Please note: to read the proverbs in Latin, you need to acquire a copy of the book from lulu.com! What I am providing here in the blog are notes to help people who are making their way through the book either in a Latin class or on their own. You can find more help at the LatinViaProverbs.com wiki website.
1718. The eagle seeks the sun. (The eagle is proverbial for its keen eyesight, supposedly being able to gaze directly into the sun. The association of the eagle and the sun is featured prominently in the Physiologus tradition and in medieval bestiaries.)

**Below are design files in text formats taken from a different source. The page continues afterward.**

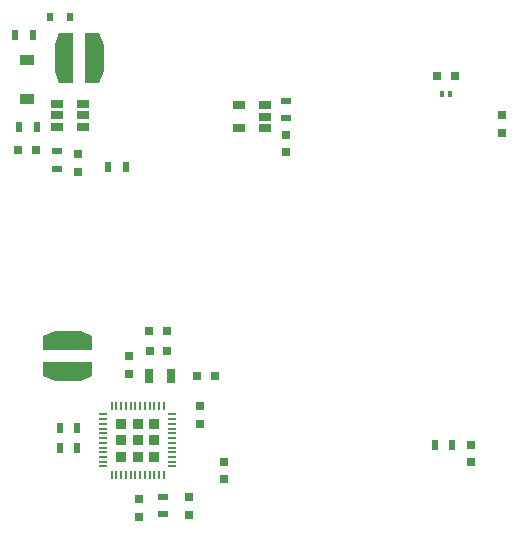
<source format=gtp>
G04 #@! TF.FileFunction,Paste,Top*
%FSLAX46Y46*%
G04 Gerber Fmt 4.6, Leading zero omitted, Abs format (unit mm)*
G04 Created by KiCad (PCBNEW 4.0.7-e2-6376~58~ubuntu16.04.1) date Sat Jul  7 02:27:32 2018*
%MOMM*%
%LPD*%
G01*
G04 APERTURE LIST*
%ADD10C,0.100000*%
%ADD11R,0.750000X0.800000*%
%ADD12R,0.800000X0.750000*%
%ADD13R,0.300000X0.550000*%
%ADD14R,0.600000X0.800000*%
%ADD15R,1.200000X0.900000*%
%ADD16R,0.500000X0.900000*%
%ADD17R,0.900000X0.500000*%
%ADD18R,0.700000X1.300000*%
%ADD19R,1.060000X0.650000*%
%ADD20O,0.700000X0.200000*%
%ADD21O,0.200000X0.700000*%
%ADD22R,0.840000X0.840000*%
G04 APERTURE END LIST*
D10*
D11*
X57447100Y-65155000D03*
X57447100Y-63655000D03*
X62603300Y-94327600D03*
X62603300Y-92827600D03*
X69778800Y-91176600D03*
X69778800Y-89676600D03*
D12*
X87848000Y-57067200D03*
X89348000Y-57067200D03*
D11*
X67721400Y-84978300D03*
X67721400Y-86478300D03*
X93294200Y-60311600D03*
X93294200Y-61811600D03*
X66802000Y-94210000D03*
X66802000Y-92710000D03*
X90670000Y-88230000D03*
X90670000Y-89730000D03*
X61772800Y-82258600D03*
X61772800Y-80758600D03*
D12*
X63466200Y-78654400D03*
X64966200Y-78654400D03*
X67517500Y-82426300D03*
X69017500Y-82426300D03*
X63491600Y-80305400D03*
X64991600Y-80305400D03*
X53872600Y-63287400D03*
X52372600Y-63287400D03*
D11*
X75011200Y-61991300D03*
X75011200Y-63491300D03*
D13*
X88923000Y-58567200D03*
X88273000Y-58567200D03*
D14*
X55018500Y-52067800D03*
X56718500Y-52067800D03*
D15*
X53091000Y-59006500D03*
X53091000Y-55706500D03*
D10*
G36*
X58645400Y-79024500D02*
X54445400Y-79024500D01*
X55445400Y-78624500D01*
X57645400Y-78624500D01*
X58645400Y-79024500D01*
X58645400Y-79024500D01*
G37*
G36*
X58645400Y-80224500D02*
X54445400Y-80224500D01*
X54445400Y-79024500D01*
X58645400Y-79024500D01*
X58645400Y-80224500D01*
X58645400Y-80224500D01*
G37*
G36*
X57045400Y-80224500D02*
X56045400Y-80224500D01*
X56045400Y-78624500D01*
X57045400Y-78624500D01*
X57045400Y-80224500D01*
X57045400Y-80224500D01*
G37*
G36*
X54445400Y-81224500D02*
X58645400Y-81224500D01*
X58645400Y-82424500D01*
X54445400Y-82424500D01*
X54445400Y-81224500D01*
X54445400Y-81224500D01*
G37*
G36*
X54445400Y-82424500D02*
X58645400Y-82424500D01*
X57645400Y-82824500D01*
X55445400Y-82824500D01*
X54445400Y-82424500D01*
X54445400Y-82424500D01*
G37*
G36*
X56045400Y-81224500D02*
X57045400Y-81224500D01*
X57045400Y-82824500D01*
X56045400Y-82824500D01*
X56045400Y-81224500D01*
X56045400Y-81224500D01*
G37*
G36*
X55840900Y-53402300D02*
X55840900Y-57602300D01*
X55440900Y-56602300D01*
X55440900Y-54402300D01*
X55840900Y-53402300D01*
X55840900Y-53402300D01*
G37*
G36*
X57040900Y-53402300D02*
X57040900Y-57602300D01*
X55840900Y-57602300D01*
X55840900Y-53402300D01*
X57040900Y-53402300D01*
X57040900Y-53402300D01*
G37*
G36*
X57040900Y-55002300D02*
X57040900Y-56002300D01*
X55440900Y-56002300D01*
X55440900Y-55002300D01*
X57040900Y-55002300D01*
X57040900Y-55002300D01*
G37*
G36*
X58040900Y-57602300D02*
X58040900Y-53402300D01*
X59240900Y-53402300D01*
X59240900Y-57602300D01*
X58040900Y-57602300D01*
X58040900Y-57602300D01*
G37*
G36*
X59240900Y-57602300D02*
X59240900Y-53402300D01*
X59640900Y-54402300D01*
X59640900Y-56602300D01*
X59240900Y-57602300D01*
X59240900Y-57602300D01*
G37*
G36*
X58040900Y-56002300D02*
X58040900Y-55002300D01*
X59640900Y-55002300D01*
X59640900Y-56002300D01*
X58040900Y-56002300D01*
X58040900Y-56002300D01*
G37*
D16*
X55884300Y-88509600D03*
X57384300Y-88509600D03*
D17*
X64635300Y-94149100D03*
X64635300Y-92649100D03*
D16*
X55872300Y-86870100D03*
X57372300Y-86870100D03*
X87620000Y-88255000D03*
X89120000Y-88255000D03*
D18*
X63405900Y-82451700D03*
X65305900Y-82451700D03*
D16*
X53620100Y-53538120D03*
X52120100Y-53538120D03*
X53948800Y-61357000D03*
X52448800Y-61357000D03*
D17*
X55631000Y-64888300D03*
X55631000Y-63388300D03*
X75049300Y-60621100D03*
X75049300Y-59121100D03*
D19*
X55655386Y-59412934D03*
X55655386Y-60362934D03*
X55655386Y-61312934D03*
X57855386Y-61312934D03*
X57855386Y-59412934D03*
X57855386Y-60362934D03*
X73274200Y-61415500D03*
X73274200Y-60465500D03*
X73274200Y-59515500D03*
X71074200Y-59515500D03*
X71074200Y-61415500D03*
D16*
X61504260Y-64709040D03*
X60004260Y-64709040D03*
D20*
X59585800Y-85683600D03*
X59585800Y-86083600D03*
X59585800Y-86483600D03*
X59585800Y-86883600D03*
X59585800Y-87283600D03*
X59585800Y-87683600D03*
X59585800Y-88083600D03*
X59585800Y-88483600D03*
X59585800Y-88883600D03*
X59585800Y-89283600D03*
X59585800Y-89683600D03*
X59585800Y-90083600D03*
D21*
X60285800Y-90783600D03*
X60685800Y-90783600D03*
X61085800Y-90783600D03*
X61485800Y-90783600D03*
X61885800Y-90783600D03*
X62285800Y-90783600D03*
X62685800Y-90783600D03*
X63085800Y-90783600D03*
X63485800Y-90783600D03*
X63885800Y-90783600D03*
X64285800Y-90783600D03*
X64685800Y-90783600D03*
D20*
X65385800Y-90083600D03*
X65385800Y-89683600D03*
X65385800Y-89283600D03*
X65385800Y-88883600D03*
X65385800Y-88483600D03*
X65385800Y-88083600D03*
X65385800Y-87683600D03*
X65385800Y-87283600D03*
X65385800Y-86883600D03*
X65385800Y-86483600D03*
X65385800Y-86083600D03*
X65385800Y-85683600D03*
D21*
X64685800Y-84983600D03*
X64285800Y-84983600D03*
X63885800Y-84983600D03*
X63485800Y-84983600D03*
X63085800Y-84983600D03*
X62685800Y-84983600D03*
X62285800Y-84983600D03*
X61885800Y-84983600D03*
X61485800Y-84983600D03*
X61085800Y-84983600D03*
X60685800Y-84983600D03*
X60285800Y-84983600D03*
D22*
X63885800Y-86483600D03*
X62485800Y-86483600D03*
X61085800Y-87883600D03*
X61085800Y-86483600D03*
X62485800Y-87883600D03*
X63885800Y-87883600D03*
X63885800Y-89283600D03*
X62485800Y-89283600D03*
X61085800Y-89283600D03*
M02*

</source>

1719. The crow provokes the eagle. (You will find this saying in Erasmus's Adagia, 3.3.18.)
1720. The turtle defeats the eagle. (You will also find this saying in Erasmus's Adagia, 1.7.68.)
1721. An owl is singing to a nightingale. (This is another saying from Erasmus's Adagia, 4.4.12.)
1722. Fiction gives way to truth. (This is a Roman legal maxim. A fuller form is: Fictio cedit veritati, fictio juris non est ubi veritas, "fiction gives way to truth; where there is truth, there is no fiction of law.")
1723. Praise nourishes the arts. (Compare also this form: Honos alit artes, "Honor nourishes the arts.")
1724. Custom governs law. (In other words, custom is considered by some to be above the law.) Mos regit legem.
1725. Opportunity makes the thief. (You can find this illustrated in Otto Vaenius's Amorum emblemata.)
1726. Hard work begets wealth. (This is a popular family motto.)
1727. The bee alone makes honey. (Compare Phaedrus's fable about the bees going to court about their honey.)
This blog post is part of an evolving online guide for users of the book Latin Via Proverbs.